Peter Schiff Questions $100,000 Bitcoin Price Predictions
The article discusses the skepticism expressed by Peter Schiff, a prominent gold proponent and Bitcoin critic, towards the $100,000 price predictions for Bitcoin. Schiff questions the feasibility of Bitcoin reaching such a high price level and highlights the speculative nature of the cryptocurrency market. He argues that Bitcoin's price surge is driven by speculation rather than real demand, and he compares it to the dot-com bubble of the late 1990s. Schiff points out that Bitcoin's price is highly volatile and subject to manipulation, making it a risky investment. He also criticizes the lack of intrinsic value in Bitcoin, contrasting it with gold, which he believes has inherent value due to its use in jewelry and industry. Moreover, Schiff questions the sustainability of Bitcoin's price increase, suggesting that it may be a bubble waiting to burst. He warns investors to be cautious and not to get caught up in the hype surrounding Bitcoin. In conclusion, the article highlights the contrasting views between Bitcoin enthusiasts who predict a $100,000 price target and skeptics like Peter Schiff who question the legitimacy and sustainability of such predictions. Schiff's critical stance towards Bitcoin's price surge underscores the ongoing debate surrounding the future of cryptocurrencies and their place in the financial world.
Imminent BTC Supply Squeeze: Bybit Report Suggests Bitcoin Exchanges to Run Dry in 9 Months
A report by Bybit indicates that there is an imminent supply squeeze of Bitcoin (BTC) on exchanges. The report suggests that within the next nine months, most major exchanges could run out of Bitcoin to sell. The data shows that the amount of BTC held on exchanges is decreasing rapidly, with a significant drop in supply over the past year. This trend is fueled by increased demand for Bitcoin from institutional investors and large corporations. The report highlights that the decreasing supply of Bitcoin on exchanges could lead to a shortage of available BTC for purchase, potentially driving up the price of the cryptocurrency. This scarcity could further accelerate as more institutional investors and companies allocate funds to Bitcoin as a hedge against inflation and economic uncertainty.
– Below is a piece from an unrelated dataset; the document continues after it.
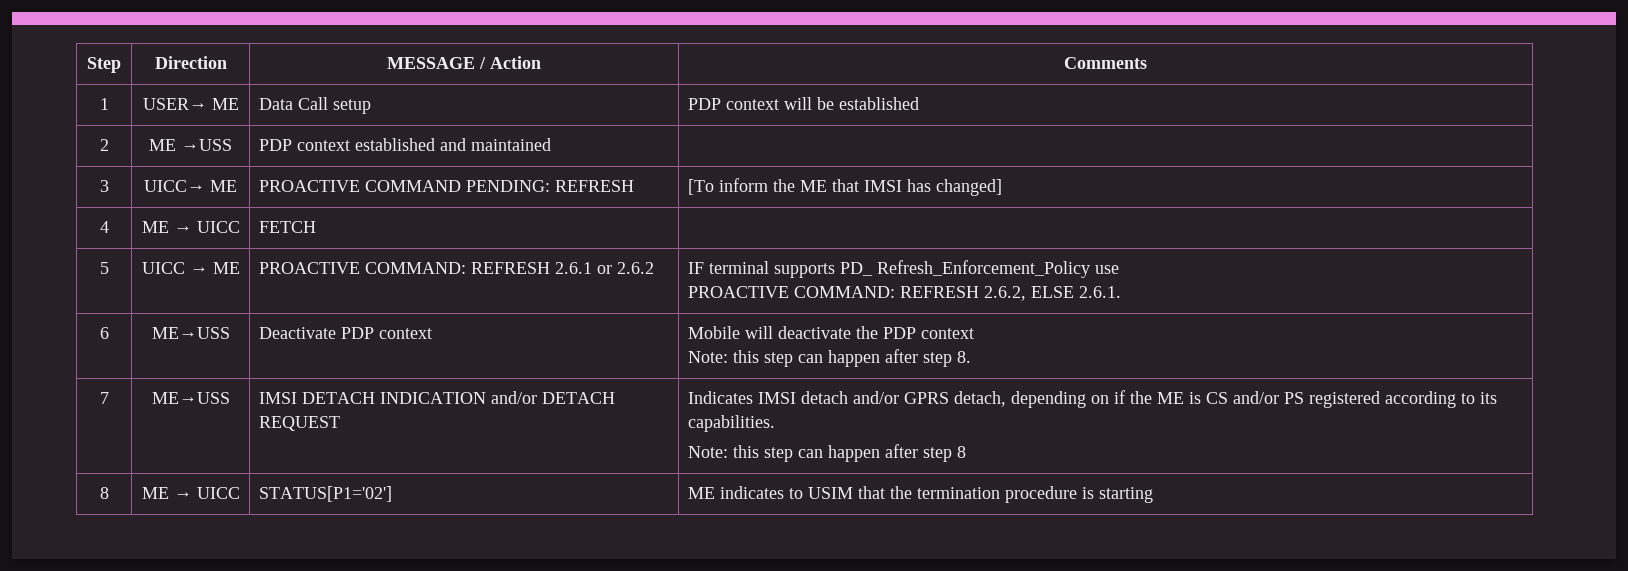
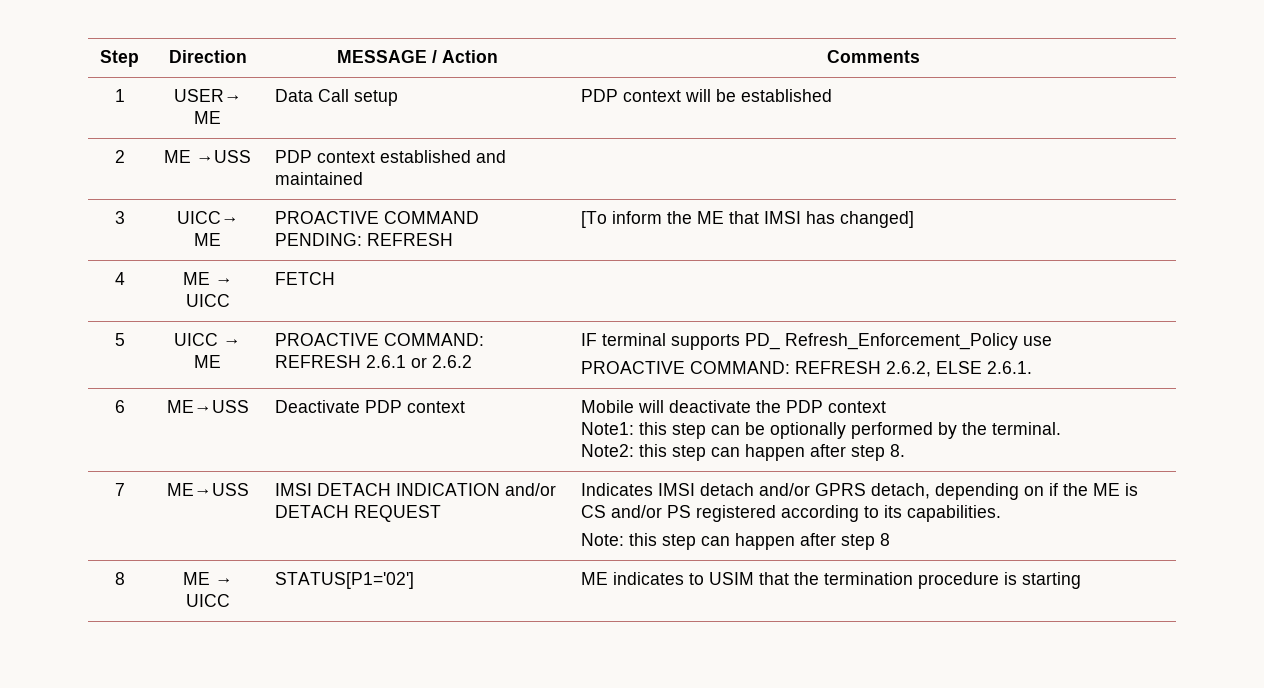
[688,351,729,363] Note: -> [581,422,1062,439] [581,444,635,457] Note1: this step can be optionally performed by the terminal. // Note2:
The analysis emphasizes that the decreasing supply of Bitcoin on exchanges is a positive sign for the cryptocurrency's long-term value. As more Bitcoin is withdrawn from exchanges and held in long-term storage, the circulating supply decreases, potentially driving up the price due to limited availability. Overall, the report suggests that the current trend of decreasing Bitcoin supply on exchanges is a bullish sign for the cryptocurrency market. It indicates a growing interest in Bitcoin as a store of value and a potential scarcity of available BTC for purchase in the near future.